EXCERPTED PASSAGE Block Start

‘Reading is the most powerful gift we can give a child: it puts stardust in their imaginations’

2nd November 2016 at 08:01
reading, children's book week, emma cox, literacy, malkin moonlight
Child readers bring more magic to the party. They can imagine the things they will never do. They can make mistakes, experience untold terrors and even die. Children’s Book Week is cause to celebrate, says this English teacher and children’s author

The clocks have gone back, it’s dark as soon as school finishes and, as fireworks flash outside, I am reminded that the things that happen at night are the most magical. It is Children’s Book Weekand I think that one of the most happy, warm, delicious and magical childhood pursuits is reading. Particularly after dark.

A certain sort of book is better read in bed. Breaking the lights-out rule is one of the happy comforts of childhood. Nighttime reading gives a child the license to be safely afraid, warm and comfy in their bed. It lets magic permeate their dreams; it wakes them up with ideas. There are many different kinds of reading for children: sharing a book with a parent, reading in class with a teacher, finding a book in a library – but perhaps night-time reading is the best reading of all.

Imagining a childhood without books gives me a horrid sense of deprivation. I cannot imagine my childhood without the characters I met along the way. The age you are when you first read a book is vital. As a child reader I certainly brought more magic to the party. I believed in absolutely everything, and reading permitted me to do the things that I was not allowed to do, not yet, and let me imagine the things that I would never do – although I believed that I might.

EXCERPTED PASSAGE Block End
ENTRIES SHOWN Block Start

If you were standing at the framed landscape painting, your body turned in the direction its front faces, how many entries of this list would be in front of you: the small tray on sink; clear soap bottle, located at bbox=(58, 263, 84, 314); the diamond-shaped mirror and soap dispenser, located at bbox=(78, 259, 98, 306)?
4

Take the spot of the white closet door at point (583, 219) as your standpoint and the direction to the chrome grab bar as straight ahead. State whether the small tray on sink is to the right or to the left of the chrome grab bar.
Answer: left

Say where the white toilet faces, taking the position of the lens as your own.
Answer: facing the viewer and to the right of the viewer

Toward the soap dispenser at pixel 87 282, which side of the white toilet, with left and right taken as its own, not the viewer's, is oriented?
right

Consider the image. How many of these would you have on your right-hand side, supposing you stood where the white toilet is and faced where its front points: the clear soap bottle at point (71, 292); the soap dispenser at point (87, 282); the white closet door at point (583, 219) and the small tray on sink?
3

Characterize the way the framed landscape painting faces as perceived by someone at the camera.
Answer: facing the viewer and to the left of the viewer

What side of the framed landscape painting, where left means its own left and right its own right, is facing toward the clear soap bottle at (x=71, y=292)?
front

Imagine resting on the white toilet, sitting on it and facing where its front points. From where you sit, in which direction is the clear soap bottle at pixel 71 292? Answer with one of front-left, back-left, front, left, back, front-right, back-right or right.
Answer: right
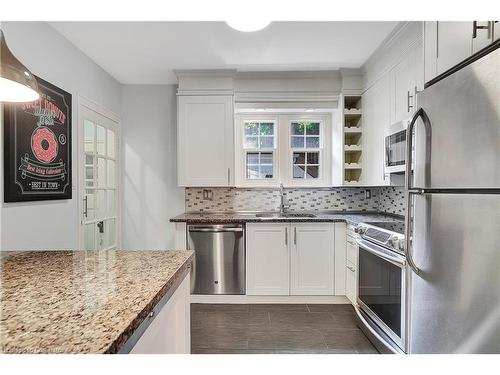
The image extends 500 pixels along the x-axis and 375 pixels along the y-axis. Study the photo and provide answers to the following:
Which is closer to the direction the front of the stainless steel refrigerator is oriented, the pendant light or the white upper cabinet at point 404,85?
the pendant light

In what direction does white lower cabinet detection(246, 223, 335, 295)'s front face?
toward the camera

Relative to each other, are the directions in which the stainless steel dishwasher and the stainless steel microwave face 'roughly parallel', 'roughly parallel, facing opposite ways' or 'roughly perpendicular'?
roughly perpendicular

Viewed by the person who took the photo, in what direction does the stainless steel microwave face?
facing the viewer and to the left of the viewer

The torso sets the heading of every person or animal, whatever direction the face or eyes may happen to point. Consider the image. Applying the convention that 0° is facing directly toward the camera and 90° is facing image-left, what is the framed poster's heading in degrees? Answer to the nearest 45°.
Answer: approximately 315°

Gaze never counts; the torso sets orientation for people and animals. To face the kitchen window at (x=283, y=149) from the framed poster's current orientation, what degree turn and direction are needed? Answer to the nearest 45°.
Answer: approximately 45° to its left

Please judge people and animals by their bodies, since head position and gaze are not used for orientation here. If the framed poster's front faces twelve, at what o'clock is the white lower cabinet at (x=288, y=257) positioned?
The white lower cabinet is roughly at 11 o'clock from the framed poster.

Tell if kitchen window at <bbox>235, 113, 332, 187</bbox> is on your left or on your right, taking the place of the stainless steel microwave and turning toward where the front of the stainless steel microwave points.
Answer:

ENTRIES SHOWN Block End

(TASKS AND EXERCISES):
1. Decide whether each statement agrees with the article on children's reading, and support each yes or no with the deciding words from the article: (a) night-time reading may be the best kind of reading; (b) the writer can easily picture a childhood without books; (c) the age at which a child first reads a book does not matter.
2. List every kind of reading for children that the article on children's reading names in the sentence beginning "There are many different kinds of reading for children".
3. Extend the article on children's reading, starting after its final sentence.
The data have no connection to the article on children's reading.

(RESULTS FOR THE EXERCISE):
1.
(a) Yes: "perhaps night-time reading is the best reading of all."
(b) No: "I cannot imagine my childhood without the characters I met along the way."
(c) No: "The age you are when you first read a book is vital."

2.
- Sharing a book with a parent
- Reading in class with a teacher
- Finding a book in a library
- Night-time reading

3.
‘Stardust in their imaginations’

Reading is the most powerful gift we can give a child: it puts stardust in their imaginations, the tingle of possibility in their minds, the knowledge of facts in their brains, the crackle of magic in burnt fingertips that have cast wondrous spells. Books give you a best friend who understands when you really need them to. An animal with warm fur who loves you. The belief you are someone special and that you can overcome difficulties, that the world belongs to you and you can make something wonderful of it. You can also make mistakes, you can walk into danger, you can experience untold terrors, and – with fiction for older children – you can even die.

Then you can put the book down and live.

Books are an anchor that show children how people cope in difficult situations and how situations can develop outside our control. They are full of knowledge – and a springboard to developing that knowledge. They offer facts and figures (theGuinness Book of Records is absolutely fought over by boys in our school library who can tell you specific page numbers, facts, data…) as well as opinions about things where knowledge runs out. Books are aspirational – and inspirational, providing an insight into human frailty and human strength. Books are a guide to the galaxy. Books are clever – they show us what nature has achieved. Books are funny – they can be really funny – and some of our most loved children’s authors are the funniest of all.

A bookcase of one’s own

And then there is the power of choosing a book. I remember how it felt when a £5 note fell out of a birthday or Christmas card when I was small. I was never quite so keen on a gift voucher. I liked having real money. I liked spending it on Lego (the first and best instructions that we read) and on books.

I think it is lovely to give a child that responsibility. To walk into a book shop with their own money and spend £6 or £7 wisely. It’s a pick ’n’ mix for the imagination, and they get to keep the book for ever. To fill up a bookcase of their own.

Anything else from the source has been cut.